We are often asked how much data one needs when using artificial intelligence/machine learning techniques. Unfortunately, there is no simple answer. It will depend highly on what type of data you have, and what methods you are employing.
Is it possible to have too little data?
Yes, but there can be some easy fixes. The first being to collect more data. Or use other sources of data – there are lots of freely shared datasets on the internet, for all different types of data. For example, the NASA Open Data Portal has thousands of datasets available for public use. Be sure to check out our future blog “What does my data need to look like to do AI/ML?” to learn more about types of data.
Is it possible to have too much data?
Yes, but what a wonderful predicament to be in. You don’t need to use all of your data to train a machine learning model. In fact, using too much data will make training the model very slow, and will likely cause the model to over fit the data. That is to say, the model learns not only the detail of the data, but also the noise. This can negatively impact the model’s ability to classify data it hasn’t seen before. There are different strategies for using subsets of your data that you can take advantage of. However, you would want to make sure whatever subset you use is representative of your data as a whole.
A better question to ask is how much clean data do you have?
Data cleaning is a necessary step in any problem. Most people could tell that a grainy image, or an audio clip with static could be classified as not clean. Not everyone would realise that unclean data means more than just data with noise. It can also mean misspelled text, data in the wrong field of a spreadsheet, or mistakes in transcribing. If you’re collecting data from different sites, they may not all have the same data fields, or may be missing some fields. While you generally want as much data as you can gather, the quality of the data needs to be stressed, as well as quantity.
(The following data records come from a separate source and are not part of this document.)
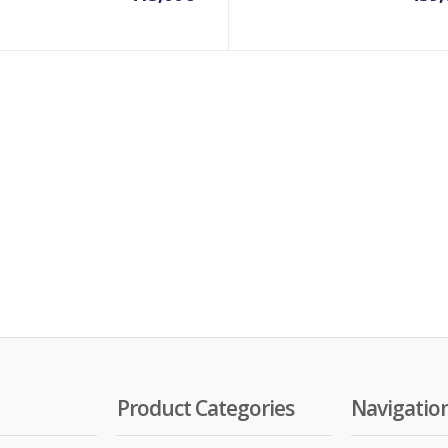
Product Categories
Navigatio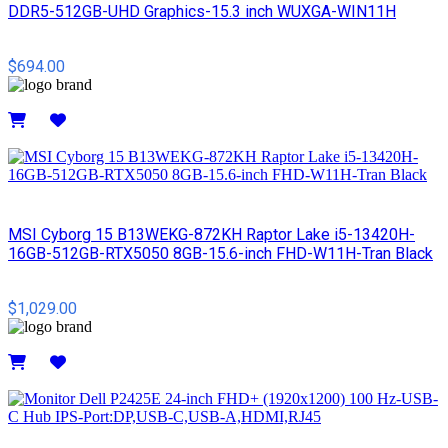
DDR5-512GB-UHD Graphics-15.3 inch WUXGA-WIN11H
$694.00
Details
MSI Cyborg 15 B13WEKG-872KH Raptor Lake i5-13420H-
16GB-512GB-RTX5050 8GB-15.6-inch FHD-W11H-Tran Black
$1,029.00
Details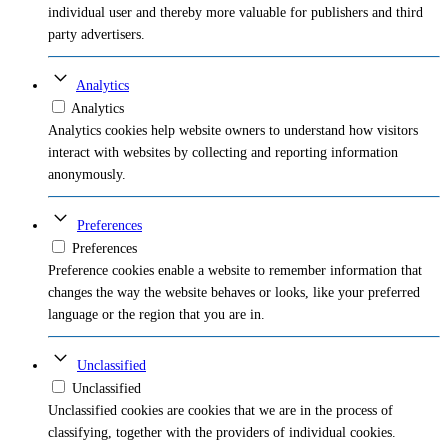
individual user and thereby more valuable for publishers and third
party advertisers.
Analytics
Analytics
Analytics cookies help website owners to understand how visitors
interact with websites by collecting and reporting information
anonymously.
Preferences
Preferences
Preference cookies enable a website to remember information that
changes the way the website behaves or looks, like your preferred
language or the region that you are in.
Unclassified
Unclassified
Unclassified cookies are cookies that we are in the process of
classifying, together with the providers of individual cookies.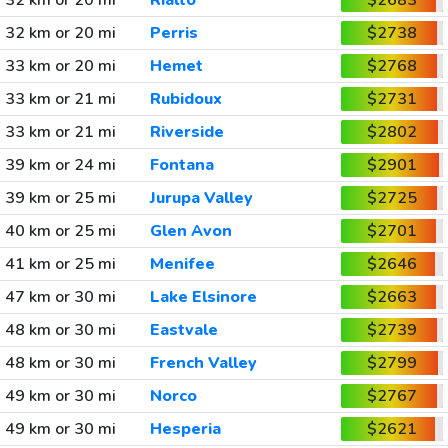
32 km or 20 mi
Rialto
$2683
32 km or 20 mi
Perris
$2738
33 km or 20 mi
Hemet
$2768
33 km or 21 mi
Rubidoux
$2731
33 km or 21 mi
Riverside
$2802
39 km or 24 mi
Fontana
$2901
39 km or 25 mi
Jurupa Valley
$2725
40 km or 25 mi
Glen Avon
$2701
41 km or 25 mi
Menifee
$2646
47 km or 30 mi
Lake Elsinore
$2663
48 km or 30 mi
Eastvale
$2739
48 km or 30 mi
French Valley
$2799
49 km or 30 mi
Norco
$2767
49 km or 30 mi
Hesperia
$2621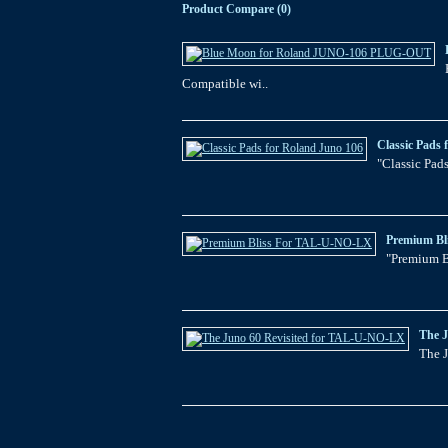
Product Compare (0)
Compatible wi..
Classic Pads 
"Classic Pads
Premium Bl
"Premium B
The 
The J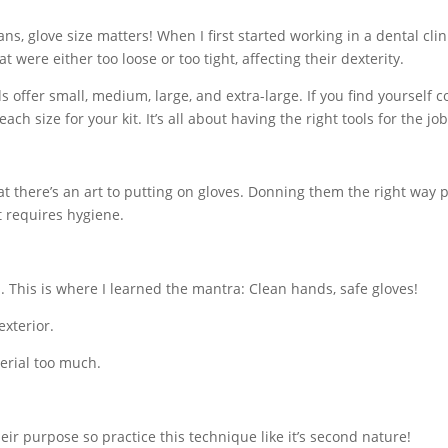
ns, glove size matters! When I first started working in a dental clini
were either too loose or too tight, affecting their dexterity.
s offer small, medium, large, and extra-large. If you find yourself c
ch size for your kit. It’s all about having the right tools for the job
t there’s an art to putting on gloves. Donning them the right way 
t requires hygiene.
 This is where I learned the mantra: Clean hands, safe gloves!
exterior.
terial too much.
r purpose so practice this technique like it’s second nature!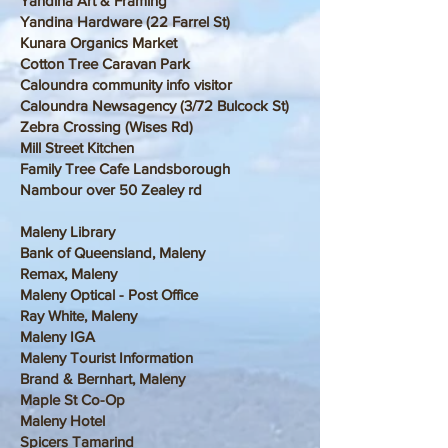
Yandina Art & Framing
Yandina Hardware (22 Farrel St)
Kunara Organics Market
Cotton Tree Caravan Park
Caloundra community info visitor
Caloundra Newsagency (3/72 Bulcock St)
Zebra Crossing (Wises Rd)
Mill Street Kitchen
Family Tree Cafe Landsborough
Nambour over 50 Zealey rd
Maleny Library
Bank of Queensland, Maleny
Remax, Maleny
Maleny Optical - Post Office
Ray White, Maleny
Maleny IGA
Maleny Tourist Information
Brand & Bernhart, Maleny
Maple St Co-Op
Maleny Hotel
Spicers Tamarind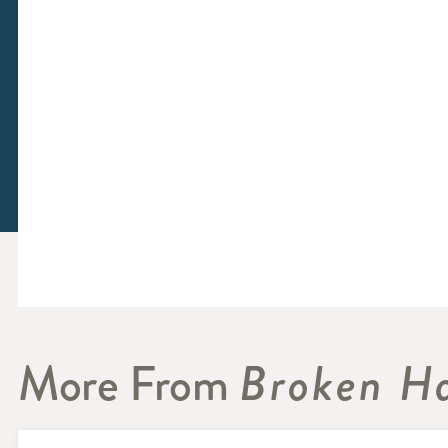
More From
Broken Ha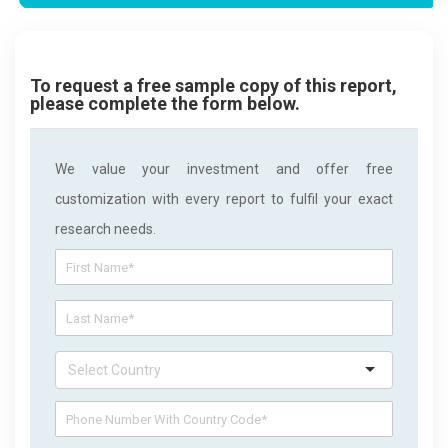
To request a free sample copy of this report,
please complete the form below.
We value your investment and offer free
customization with every report to fulfil your exact
research needs.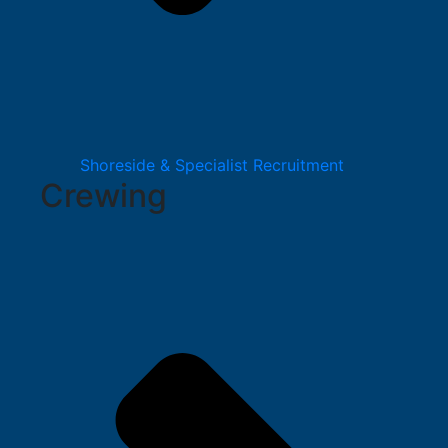
Shoreside & Specialist Recruitment
Crewing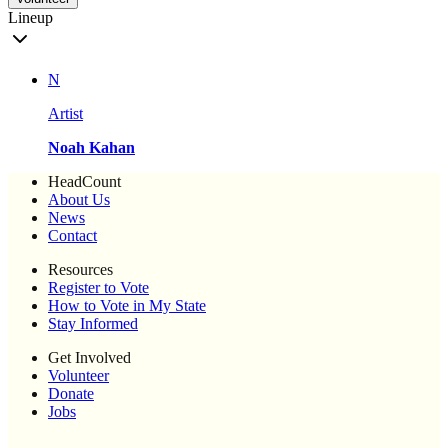
Lineup
N
Artist
Noah Kahan
HeadCount
About Us
News
Contact
Resources
Register to Vote
How to Vote in My State
Stay Informed
Get Involved
Volunteer
Donate
Jobs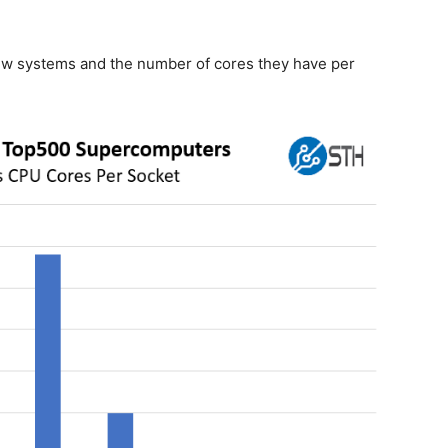
 new systems and the number of cores they have per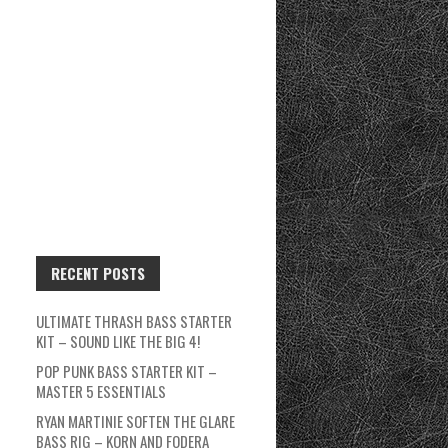
RECENT POSTS
ULTIMATE THRASH BASS STARTER
KIT – SOUND LIKE THE BIG 4!
POP PUNK BASS STARTER KIT –
MASTER 5 ESSENTIALS
RYAN MARTINIE SOFTEN THE GLARE
BASS RIG – KORN AND FODERA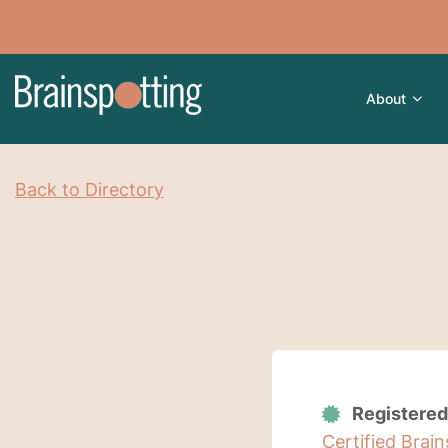
About
Back to Directory
Registered
Certified Brai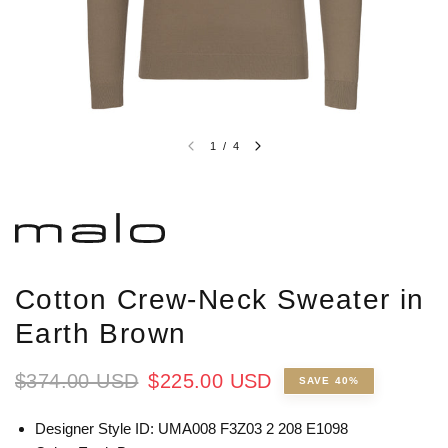
1
/
4
Cotton Crew-Neck Sweater in
Earth Brown
$374.00 USD
$225.00 USD
SAVE 40%
Designer Style ID: UMA008 F3Z03 2 208 E1098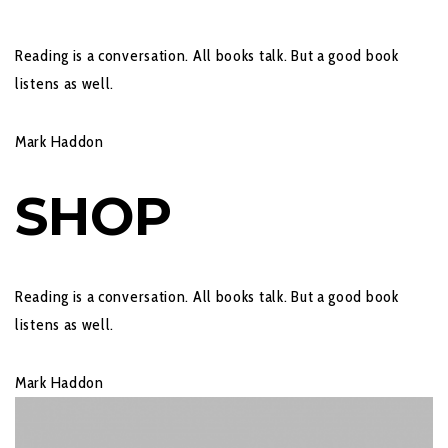
Reading is a conversation. All books talk. But a good book
listens as well.
Mark Haddon
SHOP
Reading is a conversation. All books talk. But a good book
listens as well.
Mark Haddon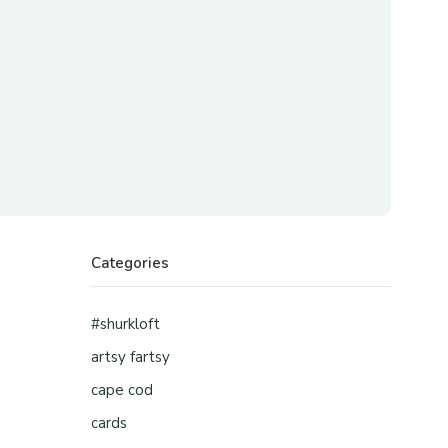
Categories
#shurkloft
artsy fartsy
cape cod
cards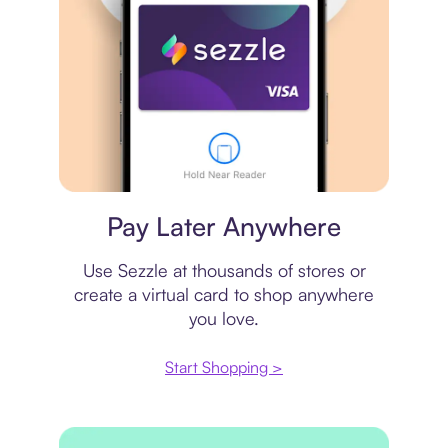
Virtual card
Pay Later Anywhere
Use Sezzle at thousands of stores or
create a virtual card to shop anywhere
you love.
Start Shopping >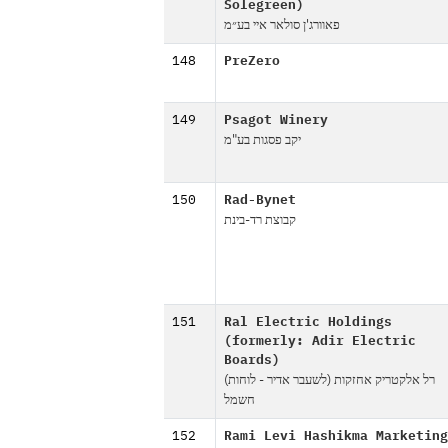
Solegreen)
פאוורג'ן סולאר איי בע״מ
148
PreZero
149
Psagot Winery
יקב פסגות בע"מ
150
Rad-Bynet
קבוצת רד-בינת
151
Ral Electric Holdings
(formerly: Adir Electric
Boards)
(רל אלקטריק אחזקות (לשעבר אדיר - לוחות
חשמל
152
Rami Levi Hashikma Marketing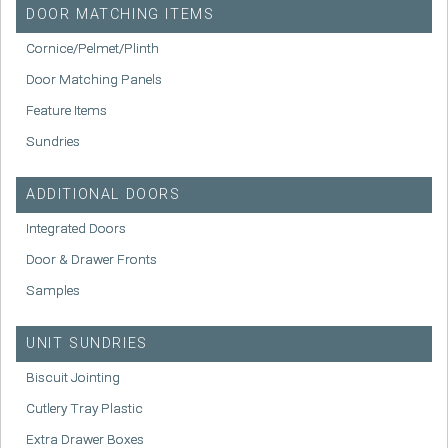
DOOR MATCHING ITEMS
Cornice/Pelmet/Plinth
Door Matching Panels
Feature Items
Sundries
ADDITIONAL DOORS
Integrated Doors
Door & Drawer Fronts
Samples
UNIT SUNDRIES
Biscuit Jointing
Cutlery Tray Plastic
Extra Drawer Boxes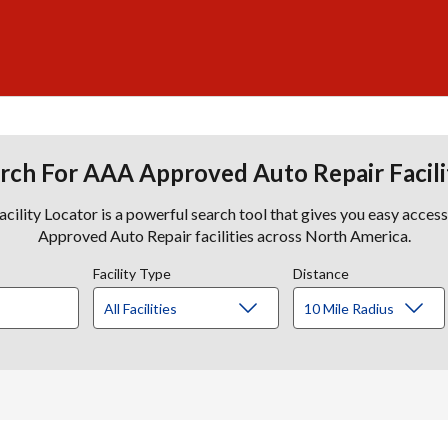
rch For AAA Approved Auto Repair Facili
lity Locator is a powerful search tool that gives you easy acces
Approved Auto Repair facilities across North America.
Facility Type
Distance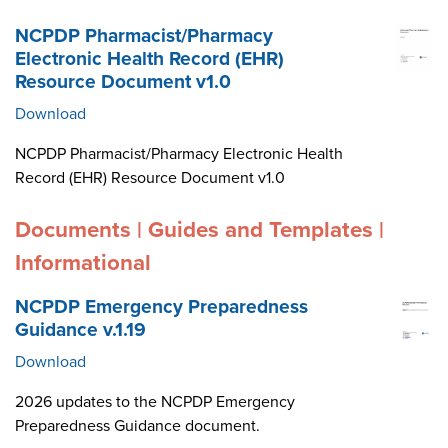
NCPDP Pharmacist/Pharmacy
Electronic Health Record (EHR)
Resource Document v1.0
Download
NCPDP Pharmacist/Pharmacy Electronic Health
Record (EHR) Resource Document v1.0
Documents | Guides and Templates |
Informational
NCPDP Emergency Preparedness
Guidance v.1.19
Download
2026 updates to the NCPDP Emergency
Preparedness Guidance document.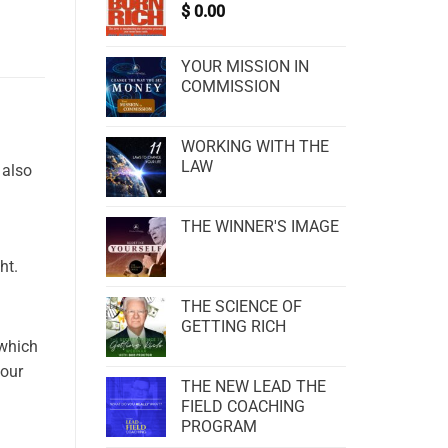
$
0.00
YOUR MISSION IN
COMMISSION
WORKING WITH THE
LAW
 also
THE WINNER'S IMAGE
ht.
THE SCIENCE OF
GETTING RICH
 which
your
THE NEW LEAD THE
FIELD COACHING
PROGRAM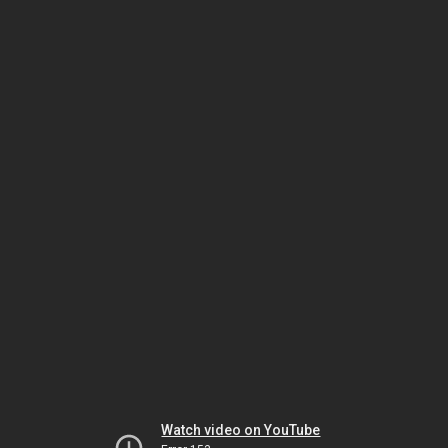
Watch video on YouTube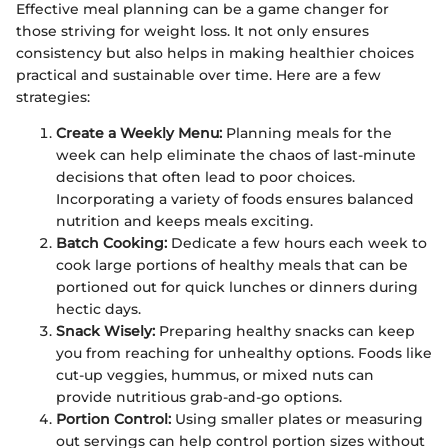
Effective meal planning can be a game changer for
those striving for weight loss. It not only ensures
consistency but also helps in making healthier choices
practical and sustainable over time. Here are a few
strategies:
Create a Weekly Menu:
Planning meals for the
week can help eliminate the chaos of last-minute
decisions that often lead to poor choices.
Incorporating a variety of foods ensures balanced
nutrition and keeps meals exciting.
Batch Cooking:
Dedicate a few hours each week to
cook large portions of healthy meals that can be
portioned out for quick lunches or dinners during
hectic days.
Snack Wisely:
Preparing healthy snacks can keep
you from reaching for unhealthy options. Foods like
cut-up veggies, hummus, or mixed nuts can
provide nutritious grab-and-go options.
Portion Control:
Using smaller plates or measuring
out servings can help control portion sizes without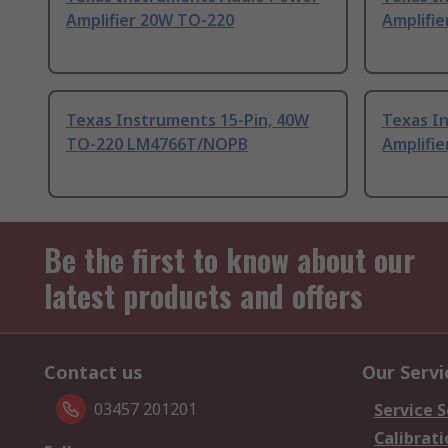
Amplifier 20W TO-220
Amplifi
Texas Instruments 15-Pin, 40W
Texas I
TO-220 LM4766T/NOPB
Amplifi
Be the first to know about our
latest products and offers
Contact us
Our Servi
03457 201201
Service S
Calibrati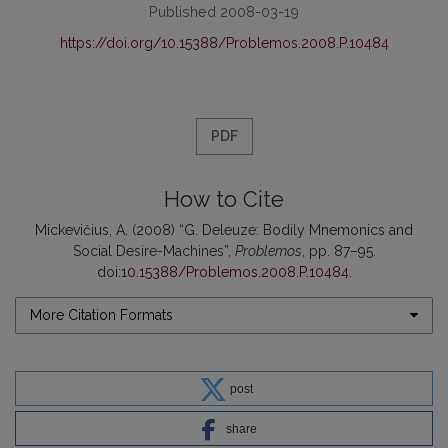
Published 2008-03-19
https://doi.org/10.15388/Problemos.2008.P.10484
PDF
How to Cite
Mickevičius, A. (2008) “G. Deleuze: Bodily Mnemonics and
Social Desire-Machines”,
Problemos
, pp. 87–95.
doi:
10.15388/Problemos.2008.P.10484
.
More Citation Formats
post
share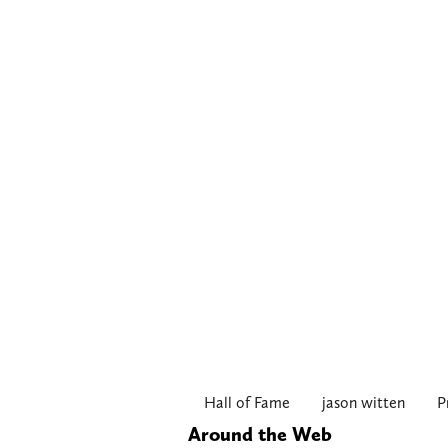
Hall of Fame
jason witten
P
Around the Web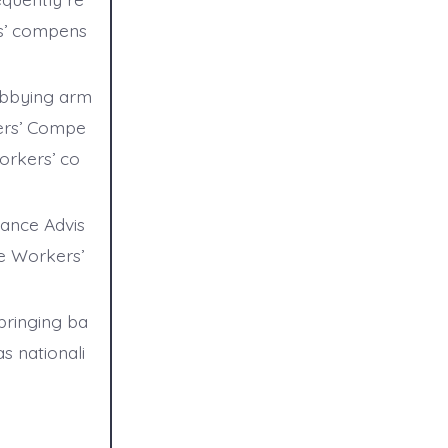
rs’ compens
obbying arm
kers’ Compe
orkers’ co
rance Advis
he Workers’
bringing ba
s nationali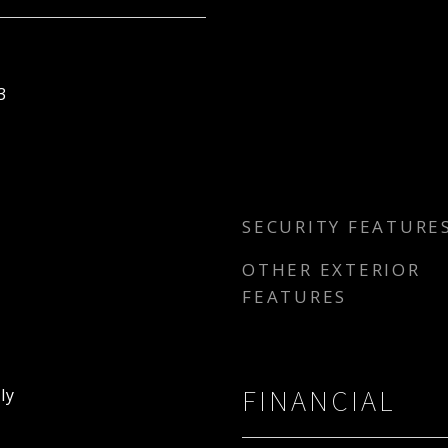
3
SECURITY FEATURE
OTHER EXTERIOR
FEATURES
FINANCIAL
ly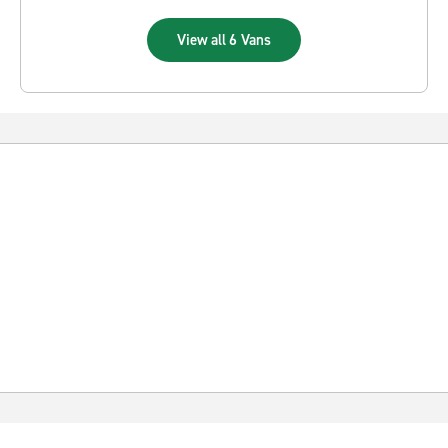
View all 6 Vans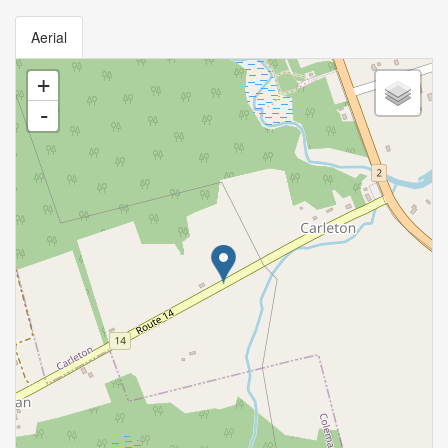
Aerial
+
-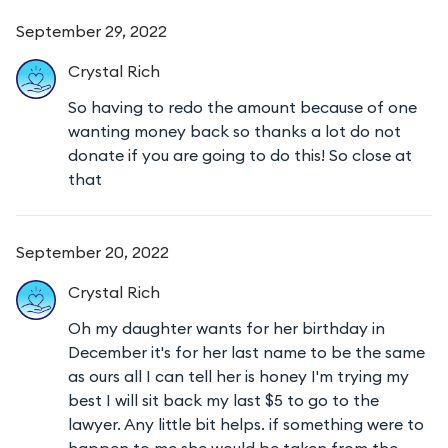
September 29, 2022
Crystal
Rich
So having to redo the amount because of one
wanting money back so thanks a lot do not
donate if you are going to do this! So close at
that
September 20, 2022
Crystal
Rich
Oh my daughter wants for her birthday in
December it's for her last name to be the same
as ours all I can tell her is honey I'm trying my
best I will sit back my last $5 to go to the
lawyer. Any little bit helps. if something were to
happen to me she would be taken from the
Some data may need to be left out as a result of the cleaning. This is yet another reason to make sure you have enough.
The short answer to the question is you likely need thousands of entries. Definitely not fewer than hundreds, but ideally on the order of hundreds of thousands. Of course, it will depend on the type of data you have. For example if your data is in a spreadsheet, it may be easy to get hundreds of thousands of entries – if not millions. On the other hand, if you were looking to use audio or video, you may need fewer entries, as each will encode a lot of data.
The harder the problem, or the more complex the data, the more you’ll need.